Segundo informações encaminhadas ao ministro do Supremo Tribunal Federal (STF) André Mendonça, relator dos inquéritos relacionados ao caso, a PF manifestou interesse em analisar novos termos para uma eventual colaboração. O comunicado foi formalizado por meio de ofício enviado ao magistrado.

Apesar da reabertura das tratativas, ainda não existe um novo acordo de confidencialidade firmado entre as partes. Integrantes da investigação afirmam que a defesa de Vorcaro ainda não apresentou uma nova versão da proposta, embora tenha sinalizado interesse em continuar negociando.
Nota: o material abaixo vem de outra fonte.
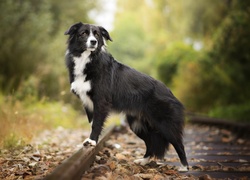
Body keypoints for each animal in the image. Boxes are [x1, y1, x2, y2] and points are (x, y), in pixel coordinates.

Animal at [65, 21, 189, 171]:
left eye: (97, 34)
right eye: (83, 33)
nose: (94, 42)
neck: (87, 59)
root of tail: (169, 92)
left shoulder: (101, 101)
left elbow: (96, 124)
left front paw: (92, 141)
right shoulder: (87, 102)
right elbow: (92, 122)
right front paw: (91, 142)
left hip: (164, 124)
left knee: (178, 143)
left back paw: (184, 167)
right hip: (137, 124)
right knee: (151, 142)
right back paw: (143, 161)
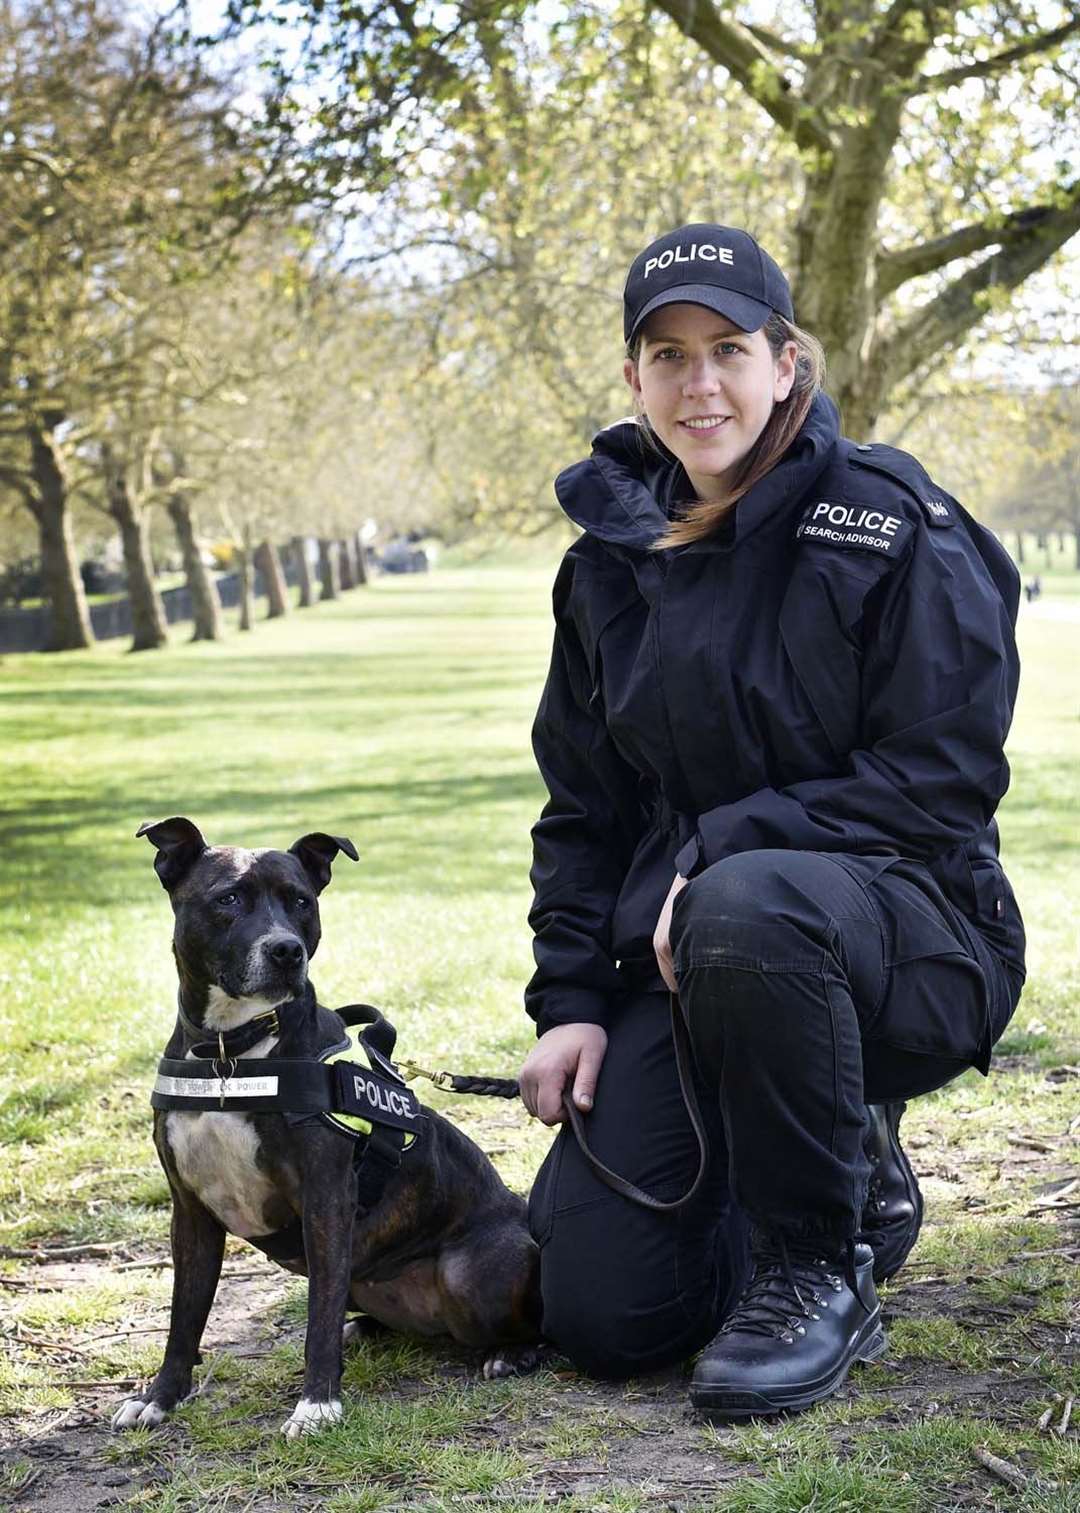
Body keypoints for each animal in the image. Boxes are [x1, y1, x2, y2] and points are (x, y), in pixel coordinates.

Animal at [111, 823, 538, 1434]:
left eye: (301, 902)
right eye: (227, 899)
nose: (286, 949)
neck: (230, 1054)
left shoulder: (326, 1199)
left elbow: (318, 1313)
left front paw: (317, 1404)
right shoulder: (189, 1212)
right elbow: (183, 1317)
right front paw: (161, 1397)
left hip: (471, 1272)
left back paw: (510, 1353)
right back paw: (364, 1328)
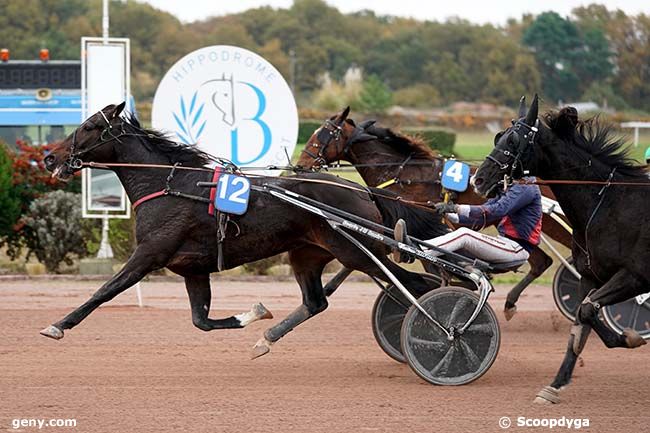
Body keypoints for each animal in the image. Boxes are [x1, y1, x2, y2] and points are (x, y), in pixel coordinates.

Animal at [40, 102, 446, 358]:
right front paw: (256, 313)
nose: (49, 157)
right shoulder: (193, 268)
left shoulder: (149, 254)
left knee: (416, 287)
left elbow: (105, 290)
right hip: (308, 253)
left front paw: (58, 325)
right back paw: (267, 339)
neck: (169, 184)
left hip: (358, 252)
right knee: (316, 302)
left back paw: (440, 332)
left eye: (89, 127)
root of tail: (363, 190)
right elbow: (202, 321)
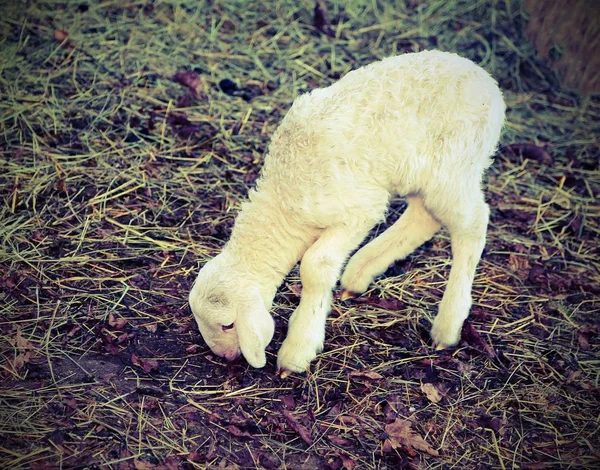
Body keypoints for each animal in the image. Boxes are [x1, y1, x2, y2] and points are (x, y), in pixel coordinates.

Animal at [189, 50, 506, 374]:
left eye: (228, 325)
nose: (226, 358)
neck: (284, 196)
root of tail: (486, 80)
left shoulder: (359, 210)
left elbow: (316, 266)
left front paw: (298, 348)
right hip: (420, 174)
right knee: (423, 216)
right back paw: (359, 273)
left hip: (454, 166)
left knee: (473, 222)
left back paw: (448, 325)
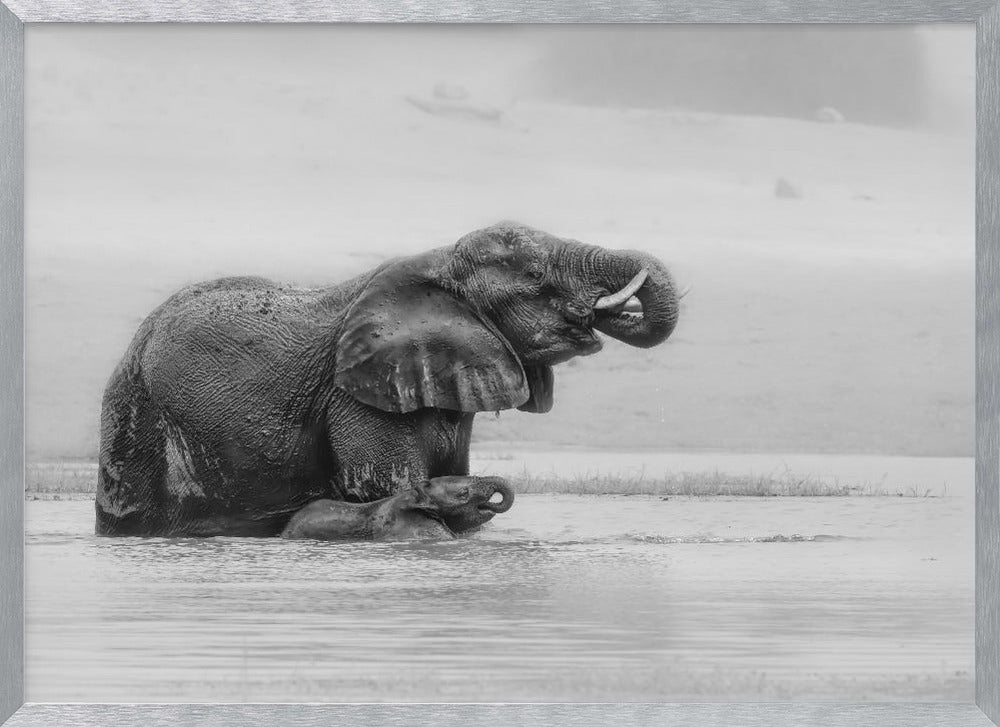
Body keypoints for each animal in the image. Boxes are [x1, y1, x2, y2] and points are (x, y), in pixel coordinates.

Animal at [95, 219, 680, 536]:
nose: (601, 310)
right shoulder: (357, 393)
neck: (440, 263)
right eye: (535, 277)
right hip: (137, 409)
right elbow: (383, 484)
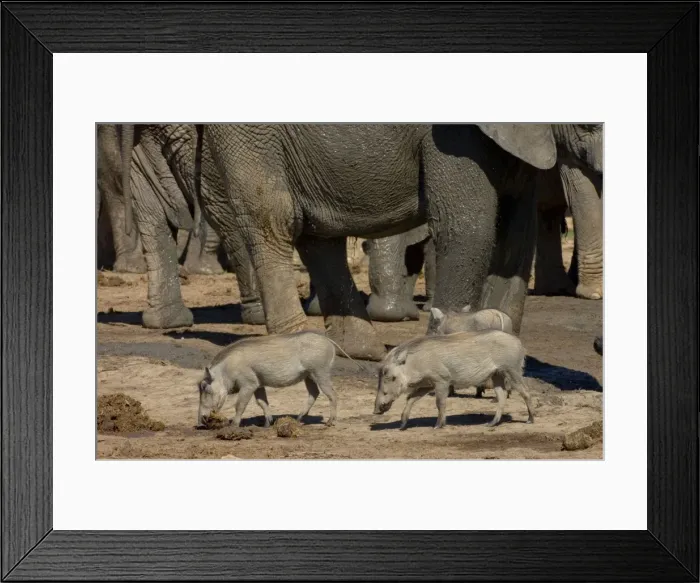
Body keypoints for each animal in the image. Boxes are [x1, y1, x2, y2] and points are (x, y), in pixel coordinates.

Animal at [194, 124, 601, 361]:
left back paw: (357, 351)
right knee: (274, 217)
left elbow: (516, 236)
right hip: (251, 134)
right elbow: (467, 227)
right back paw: (296, 342)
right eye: (588, 125)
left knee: (318, 234)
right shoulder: (454, 138)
No documento enviado ao STF, a Polícia Federal destaca que, mesmo após a rejeição inicial, qualquer nova oferta de colaboração será examinada. Como a legislação não estabelece prazo para esse tipo de negociação, o entendimento dos investigadores é de que o investigado tem o direito de apresentar novas propostas, que deverão ser avaliadas pelas autoridades responsáveis.
No último dia 20, a PF recusou a primeira tentativa de acordo. Na ocasião, investigadores concluíram que as informações fornecidas por Vorcaro acrescentavam pouco ao material já reunido durante as apurações. A avaliação era de que os relatos não avançavam além de provas já obtidas, como mensagens e conversas extraídas de aparelhos celulares.
Após a negativa, a defesa passou a buscar diálogo com a Procuradoria-Geral da República (PGR), na tentativa de construir uma proposta considerada mais robusta. Dentro do Ministério Público, havia o entendimento de que uma negociação dessa dimensão não deveria ser encerrada após a apresentação de uma única versão.
A expectativa de investigadores e procuradores é que uma eventual colaboração inclua mecanismos para ressarcimento dos prejuízos atribuídos ao esquema sob investigação. Estimativas citadas nas apurações apontam para um valor que pode chegar a R$ 60 bilhões.
Mesmo com a retomada das conversas, integrantes da investigação ressaltam que não há garantia de que um acordo será firmado. A aceitação dependerá da apresentação de informações consideradas relevantes e inéditas, capazes de contribuir efetivamente para o avanço das apurações.
As primeiras versões dos anexos da colaboração foram entregues pela defesa em 6 de maio, mas acabaram sendo recebidas com ceticismo tanto pela Polícia Federal quanto pela Procuradoria-Geral da República. À época, o próprio ministro André Mendonça também demonstrava reservas em relação à viabilidade do acordo.
Ainda assim, o magistrado autorizou o retorno de Vorcaro a uma cela especial na superintendência da Polícia Federal em Brasília. O local era utilizado durante os depoimentos prestados pelo empresário no contexto das negociações da colaboração premiada.